Minister’s Reflections November, 2009
We are great individually. And we are better together.
Thanksgiving and winter holy days seem to be an antidote to our common human practice of taking for granted the gifts of nature and of community. Year around gratitude and generosity may indeed be the essential practice of our Unitarian Universalist faith. Humble submission in Islam; obedient hospitality in Judaism; and loving discipleship in Christianity. This season of feasting and gifting, this season of family gatherings and community celebration reminds us of what we too often take for granted. We are great individually, and we are better together.
Socialism-bashing has been going around recently. How indeed are we better together than alone? Currency, rather than bartering, is a government service for the common good, as are banking regulations which guarantee capital funding of industry. Few could run a business from money kept under their mattress. Clean water, clean air, food quality would be spotty at best without our collective efforts. If we were each to have private sewage and water, private roads, fire and police protection, private legal recourse rather than laws and courts, it would be clear that we are better together. We take so much of our collective community services for granted.
Despite our Unitarian and American forbear, Ralph Waldo Emerson’s celebration of self-reliance, his calling us back from human society to honor the wild and free, we are deeply communitarian. We are better together. We must not forget that our guts are a community of bacteria, our flesh and bone intimately dependent on plants and animals, soil, sun and water. Our language and DNA, no private creation. Our culture of self-reliance and private accumulation are the products of social movements, reactions to social circumstances. We are part of an interdependent web of all existence.
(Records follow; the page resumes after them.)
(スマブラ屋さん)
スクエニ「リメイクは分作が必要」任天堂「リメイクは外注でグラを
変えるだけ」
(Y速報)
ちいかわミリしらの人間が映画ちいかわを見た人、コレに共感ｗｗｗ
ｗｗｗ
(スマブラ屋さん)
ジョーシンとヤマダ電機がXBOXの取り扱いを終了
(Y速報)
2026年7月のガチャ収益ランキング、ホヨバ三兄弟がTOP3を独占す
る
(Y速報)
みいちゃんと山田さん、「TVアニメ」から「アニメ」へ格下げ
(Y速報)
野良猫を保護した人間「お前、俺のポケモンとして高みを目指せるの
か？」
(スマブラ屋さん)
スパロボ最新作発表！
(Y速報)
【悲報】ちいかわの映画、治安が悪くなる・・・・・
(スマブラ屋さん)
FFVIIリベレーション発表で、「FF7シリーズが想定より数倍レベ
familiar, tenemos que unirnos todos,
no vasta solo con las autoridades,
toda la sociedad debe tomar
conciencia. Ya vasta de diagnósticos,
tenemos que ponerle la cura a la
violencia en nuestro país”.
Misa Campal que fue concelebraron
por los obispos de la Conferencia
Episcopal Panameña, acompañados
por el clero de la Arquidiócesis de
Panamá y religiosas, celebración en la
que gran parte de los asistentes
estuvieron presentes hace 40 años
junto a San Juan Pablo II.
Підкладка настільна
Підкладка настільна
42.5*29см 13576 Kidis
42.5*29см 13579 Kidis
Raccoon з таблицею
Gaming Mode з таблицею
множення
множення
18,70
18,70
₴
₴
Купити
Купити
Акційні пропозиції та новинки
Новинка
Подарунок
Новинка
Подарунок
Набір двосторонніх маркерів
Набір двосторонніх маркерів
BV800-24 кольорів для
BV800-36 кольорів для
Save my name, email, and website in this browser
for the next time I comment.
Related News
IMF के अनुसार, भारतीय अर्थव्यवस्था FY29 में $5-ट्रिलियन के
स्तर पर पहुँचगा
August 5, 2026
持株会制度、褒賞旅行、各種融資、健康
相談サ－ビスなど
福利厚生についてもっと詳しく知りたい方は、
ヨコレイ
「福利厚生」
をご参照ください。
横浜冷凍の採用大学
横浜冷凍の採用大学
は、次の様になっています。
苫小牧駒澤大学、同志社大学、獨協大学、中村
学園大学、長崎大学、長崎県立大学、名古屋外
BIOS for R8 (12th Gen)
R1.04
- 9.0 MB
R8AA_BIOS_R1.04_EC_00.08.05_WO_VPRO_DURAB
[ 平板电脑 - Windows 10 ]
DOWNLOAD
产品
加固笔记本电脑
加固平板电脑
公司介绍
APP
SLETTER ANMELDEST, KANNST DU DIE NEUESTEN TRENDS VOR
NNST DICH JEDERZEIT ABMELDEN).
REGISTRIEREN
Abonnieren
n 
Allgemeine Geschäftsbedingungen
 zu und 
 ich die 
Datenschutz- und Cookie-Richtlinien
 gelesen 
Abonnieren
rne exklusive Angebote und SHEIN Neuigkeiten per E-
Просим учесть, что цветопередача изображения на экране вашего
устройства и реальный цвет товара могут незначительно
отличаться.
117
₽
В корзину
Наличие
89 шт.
Winter holy days are the culture’s seasonal celebration of gratitude and generosity. As Unitarian Universalists, gratitude and generosity are our year-around religious practices.
We recognize inherent worth and dignity in every individual. And when we come together as a religious community we become more than private valuing persons. We become Unitarian Universalist communities of celebration and compassion, collective service and spiritual growth, communities of mutual trust and support. Something more than herding cats!
This holiday season may we celebrate greater gratitude and generosity for our global and intimate interconnections. Blessings!